### DIRECTIVE
Search for the word "immobilier" in the entries. Each line that holds it should be copied.

### Extracted page text data
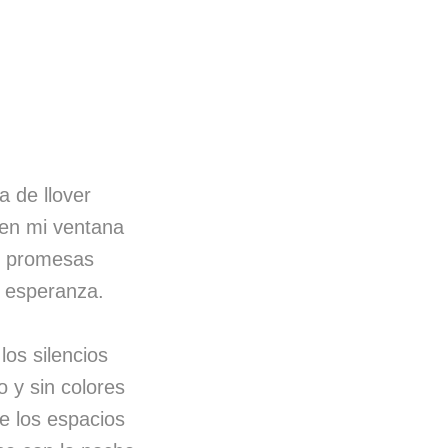
a de llover
 en mi ventana
as promesas
la esperanza.
 los silencios
o y sin colores
ce los espacios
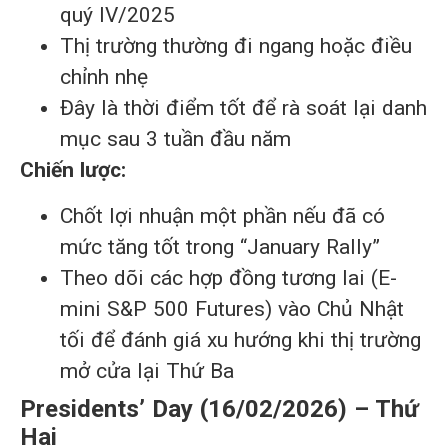
quý IV/2025
Thị trường thường đi ngang hoặc điều
chỉnh nhẹ
Đây là thời điểm tốt để rà soát lại danh
mục sau 3 tuần đầu năm
Chiến lược:
Chốt lợi nhuận một phần nếu đã có
mức tăng tốt trong “January Rally”
Theo dõi các hợp đồng tương lai (E-
mini S&P 500 Futures) vào Chủ Nhật
tối để đánh giá xu hướng khi thị trường
mở cửa lại Thứ Ba
Presidents’ Day (16/02/2026) – Thứ
Hai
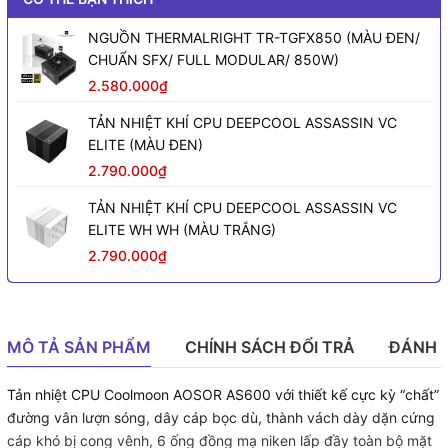
NGUỒN THERMALRIGHT TR-TGFX850 (MÀU ĐEN/
CHUẨN SFX/ FULL MODULAR/ 850W)
2.580.000₫
TẢN NHIỆT KHÍ CPU DEEPCOOL ASSASSIN VC
ELITE (MÀU ĐEN)
2.790.000₫
TẢN NHIỆT KHÍ CPU DEEPCOOL ASSASSIN VC
ELITE WH WH (MÀU TRẮNG)
2.790.000₫
MÔ TẢ SẢN PHẨM
CHÍNH SÁCH ĐỔI TRẢ
ĐÁNH 
Tản nhiệt CPU Coolmoon AOSOR AS600 với thiết kế cực kỳ “chất”
đường vân lượn sóng, dây cáp bọc dù, thành vách dày dặn cứng
cáp khó bị cong vênh, 6 ống đồng mạ niken lấp đầy toàn bộ mặt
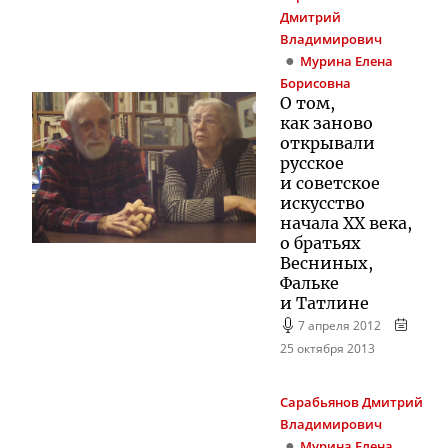
Дмитрий
Владимирович
Мурина
Елена
Борисовна
О том,
как заново
открывали
русское
и советское
искусство
начала XX века,
о братьях
Весниных,
Фальке
и Татлине
7 апреля 2012
25 октября 2013
Сарабьянов
Дмитрий
Владимирович
Мурина
Елена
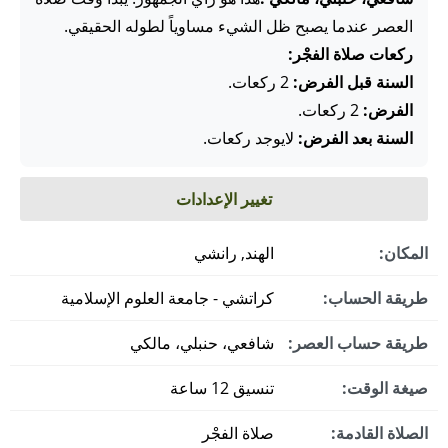
العصر عندما يصبح ظل الشيء مساوياً لطوله الحقيقي.
ركعات صلاة الفجْر:
السنة قبل الفرض:
2 ركعات.
الفرض:
2 ركعات.
السنة بعد الفرض:
لايوجد ركعات.
تغيير الإعدادات
المكان:
الهند, رانشي
طريقة الحساب:
كراتشي - جامعة العلوم الإسلامية
طريقة حساب العصر:
شافعي، حنبلي، مالكي
صيغة الوقت:
تنسيق 12 ساعة
الصلاة القادمة:
صلاة الفجْر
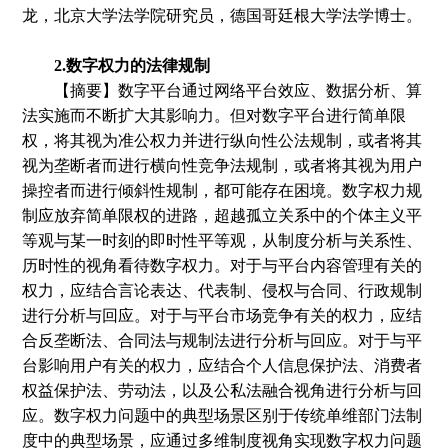
龙
，北京大学法学院研究员，德国哥廷根大学法学博士。
2.数字权力的法律规制
【摘要】数字平台通过网络平台效应、数据分析、算
法实施而不断扩大其影响力。但对数字平台进行简单限
权，将其视为准公权力并进行纵向性公法规制，或者将其
视为垄断者而进行横向性竞争法规制，或者将其视为用户
操控者而进行倾斜性规制，都可能存在困境。数字权力规
制应放弃简单限权的进路，超越孤立关系中的个体主义平
等观与某一时刻的即时性平等观，从制度分析与关系性、
历时性的视角看待数字权力。对于与平台内容管理有关的
权力，应结合言论表达、代表制、侵权与合同、行政规制
进行分析与回应。对于与平台市场竞争有关的权力，应结
合反垄断法、合同法与规制法进行分析与回应。对于与平
台影响用户有关的权力，应结合个人信息保护法、消费者
权益保护法、劳动法，以及公私法融合视角进行分析与回
应。数字权力问题中的典型场景区别于传统单维部门法制
度中的典型场景，应通过多维制度视角实现数字权力问题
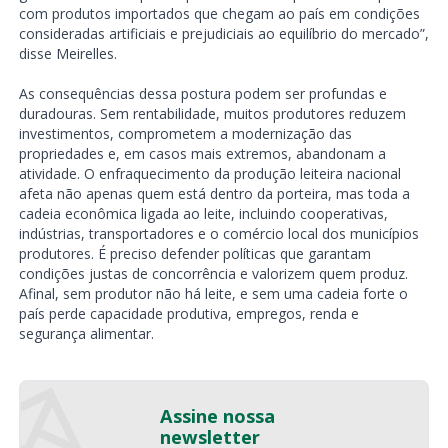
com produtos importados que chegam ao país em condições
consideradas artificiais e prejudiciais ao equilíbrio do mercado”,
disse Meirelles.
As consequências dessa postura podem ser profundas e
duradouras. Sem rentabilidade, muitos produtores reduzem
investimentos, comprometem a modernização das
propriedades e, em casos mais extremos, abandonam a
atividade. O enfraquecimento da produção leiteira nacional
afeta não apenas quem está dentro da porteira, mas toda a
cadeia econômica ligada ao leite, incluindo cooperativas,
indústrias, transportadores e o comércio local dos municípios
produtores. É preciso defender políticas que garantam
condições justas de concorrência e valorizem quem produz.
Afinal, sem produtor não há leite, e sem uma cadeia forte o
país perde capacidade produtiva, empregos, renda e
segurança alimentar.
Assine nossa
newsletter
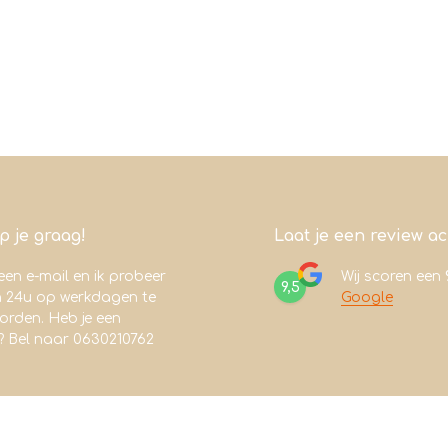
lp je graag!
Laat je een review a
een e-mail en ik probeer
Wij scoren een
9,5
n 24u op werkdagen te
Google
rden. Heb je een
? Bel naar 0630210762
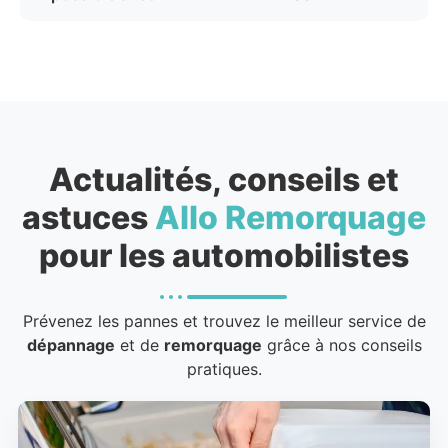
Actualités, conseils et
astuces
Allo Remorquage
pour les automobilistes
Prévenez les pannes et trouvez le meilleur service de
dépannage
et de
remorquage
grâce à nos conseils
pratiques.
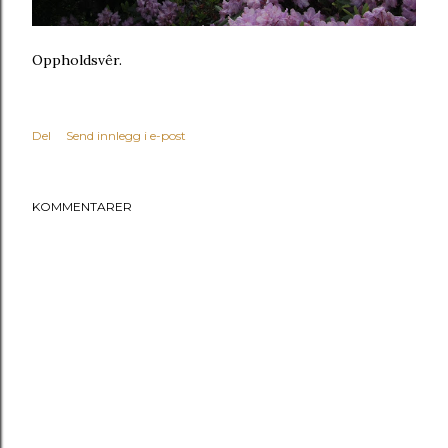
Oppholdsvêr.
Del
Send innlegg i e-post
KOMMENTARER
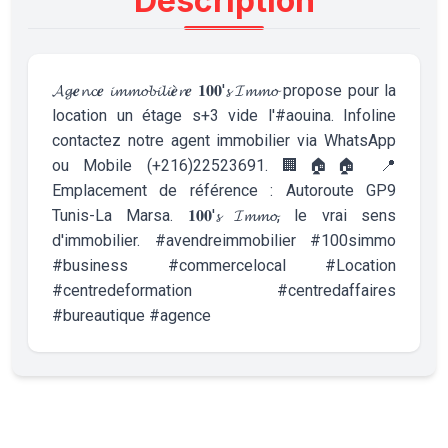
Description
𝓐𝓰𝒆𝓷𝓬𝒆 𝓲𝓶𝓶𝓸𝓫𝓲𝓵𝓲𝒆̀𝓻𝒆 𝟏𝟎𝟎'𝓼 𝓘𝓶𝓶𝓸 propose pour la
location un étage s+3 vide l'#aouina. Infoline
contactez notre agent immobilier via WhatsApp
ou Mobile (+216)22523691. 🏢🏠🏠 📍
Emplacement de référence : Autoroute GP9
Tunis-La Marsa. 𝟏𝟎𝟎'𝓼 𝓘𝓶𝓶𝓸, le vrai sens
d'immobilier. #avendreimmobilier #100simmo
#business #commercelocal #Location
#centredeformation #centredaffaires
#bureautique #agence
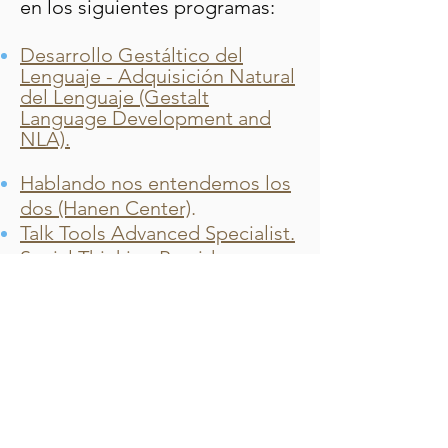
en los siguientes programas:
Desarrollo Gestáltico del
Lenguaje - Adquisición Natural
del Lenguaje (Gestalt
Language Development and
NLA).
Hablando nos entendemos los
dos (Hanen Center)
.
Talk Tools Advanced Specialist.
Social Thinking Providers.
Terapia Oromotora (Simons
.
Says)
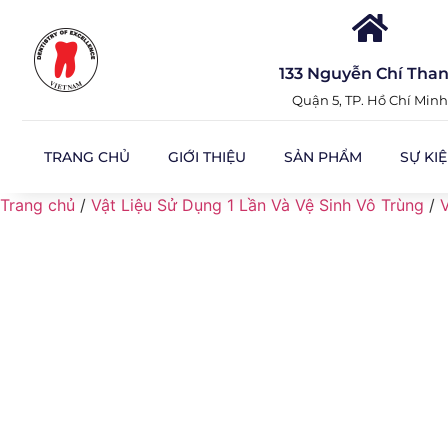
133 Nguyễn Chí Tha
Quận 5, TP. Hồ Chí Minh
TRANG CHỦ
GIỚI THIỆU
SẢN PHẨM
SỰ KI
Trang chủ
/
Vật Liệu Sử Dụng 1 Lần Và Vệ Sinh Vô Trùng
/
V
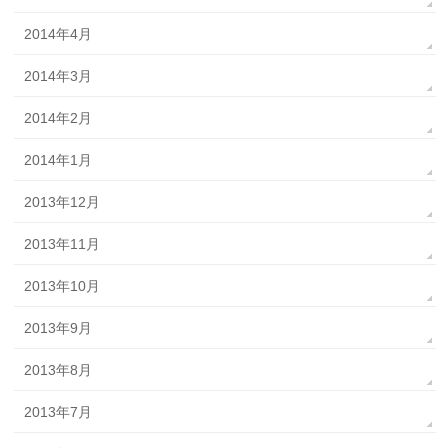
2014年4月
2014年3月
2014年2月
2014年1月
2013年12月
2013年11月
2013年10月
2013年9月
2013年8月
2013年7月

### EXERCISE OUTPUT
contactez notre agent immobilier via WhatsApp
d'immobilier. #avendreimmobilier #100simmo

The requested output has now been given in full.